Meerigama, K. M. W. G. T.

Comparative analysis of dimension reduction techniques for k-means clustering In highdimensional data

Files

.Meerigama 2015.pdf (352.82 KB)

Date

2015

Authors

Meerigama, K. M. W. G. T.

Publisher

University of Peradeniya

Abstract

A computation including high dimensional data is cumbersome due to high demand for computational power. Additionally, high dimensional data is hard to visualize. Converting the high dimensional data into lower dimensions greatly reduces the computational burden and will allow the data to be visualized easily. However, the efficiency of the processed data after reducing the dimensionality which is measured by Sum of Squared Error(SSE) method in k-means clustering algorithm should still be explored.
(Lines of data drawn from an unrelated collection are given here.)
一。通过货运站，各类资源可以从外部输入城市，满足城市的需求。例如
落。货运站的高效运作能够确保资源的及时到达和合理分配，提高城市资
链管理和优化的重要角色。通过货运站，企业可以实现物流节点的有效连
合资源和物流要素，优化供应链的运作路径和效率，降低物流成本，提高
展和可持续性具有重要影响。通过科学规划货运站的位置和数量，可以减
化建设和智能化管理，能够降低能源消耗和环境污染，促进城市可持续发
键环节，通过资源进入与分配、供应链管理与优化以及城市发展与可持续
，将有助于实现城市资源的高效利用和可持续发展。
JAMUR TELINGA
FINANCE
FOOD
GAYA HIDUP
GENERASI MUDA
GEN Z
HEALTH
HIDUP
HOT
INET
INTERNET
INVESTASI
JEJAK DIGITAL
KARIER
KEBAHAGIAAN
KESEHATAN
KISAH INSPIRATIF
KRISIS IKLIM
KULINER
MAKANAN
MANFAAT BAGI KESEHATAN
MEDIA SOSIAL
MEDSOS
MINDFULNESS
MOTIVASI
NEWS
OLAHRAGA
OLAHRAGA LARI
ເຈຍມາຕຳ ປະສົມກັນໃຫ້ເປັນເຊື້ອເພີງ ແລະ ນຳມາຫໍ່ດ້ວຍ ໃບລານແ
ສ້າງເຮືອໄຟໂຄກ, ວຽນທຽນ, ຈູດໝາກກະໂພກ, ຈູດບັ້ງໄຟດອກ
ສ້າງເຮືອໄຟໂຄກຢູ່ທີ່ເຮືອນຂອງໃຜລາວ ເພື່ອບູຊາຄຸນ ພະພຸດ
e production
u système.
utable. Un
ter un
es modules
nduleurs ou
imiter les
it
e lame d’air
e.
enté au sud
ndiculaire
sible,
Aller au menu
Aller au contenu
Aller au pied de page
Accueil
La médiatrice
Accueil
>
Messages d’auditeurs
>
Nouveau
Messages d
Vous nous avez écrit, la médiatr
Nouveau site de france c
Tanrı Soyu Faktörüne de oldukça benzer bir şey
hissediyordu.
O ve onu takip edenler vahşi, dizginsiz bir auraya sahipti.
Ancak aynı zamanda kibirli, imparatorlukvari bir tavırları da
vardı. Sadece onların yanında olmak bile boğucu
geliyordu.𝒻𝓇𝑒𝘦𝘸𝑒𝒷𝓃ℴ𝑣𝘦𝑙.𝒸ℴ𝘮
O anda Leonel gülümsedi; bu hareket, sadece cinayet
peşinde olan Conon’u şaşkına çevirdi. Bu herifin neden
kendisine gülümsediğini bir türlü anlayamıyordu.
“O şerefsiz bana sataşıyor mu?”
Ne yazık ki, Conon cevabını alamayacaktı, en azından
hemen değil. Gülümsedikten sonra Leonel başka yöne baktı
This research study focuses on the use of dimensionality reduction methods as a preprocessing step to improve the accuracy and the efficiency of clustering high- dimensional data. This is demonstrated by considering principal component analysis (PCA), independent component analysis (lCA) and combination of PCA and ICA (in this method , first apply PCA then ICA) as dimensionality reduction methods for k-means clustering algorithm. The observed results from PCA and ICA methods yield lower error rates compared to the use of original dimensions when clustering text data with k-means clustering algorithm.